So we have Vault running in AWS backed by Consul. All works well day to day and 90% of the upgrades we have run have no issue at all. Occasionally though I seem to get a large timeout from Consul whilst the leader node is terminated. My understanding is that vault is only running a single node as active and everything forwards traffic to the leader. Each Vault node has a Consul agent running that communicates with consul server instances (behind their own ELB in our case).
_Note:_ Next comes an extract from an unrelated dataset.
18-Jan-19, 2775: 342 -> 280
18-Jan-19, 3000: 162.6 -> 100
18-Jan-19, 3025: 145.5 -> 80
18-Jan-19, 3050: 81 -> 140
Any of these nodes can server traffic from my understanding.
The process we have written works off of the autopilot API endpoint to:
- find nodes that are not “leader: true” and terminate one
- wait until new node is spun out by ASG
- wait for node to become ready in AWS
- monitor Failure to Tolerate entry in autopilot before terminating next node that is not leader
- Finally once that is complete terminate the leader node.
Initially this did cause issues as we did not have the “leave_on_terminate” configured so the cluster would have a bit of a panic then elect a new leader once it realised the node was gone for good. Setting “leave_on_terminate” resolved this and everything has been fine. However it seems inconsistent still and I can get 10-50 seconds of no response from consul which manifests as vault errors to clients trying to pull secrets.
Is there any setting that someone thinks I might have missed and should look in to to try and speed up the leader failover when the leader is shutdown cleanly? Or is there a better method to force a cluster election to happen?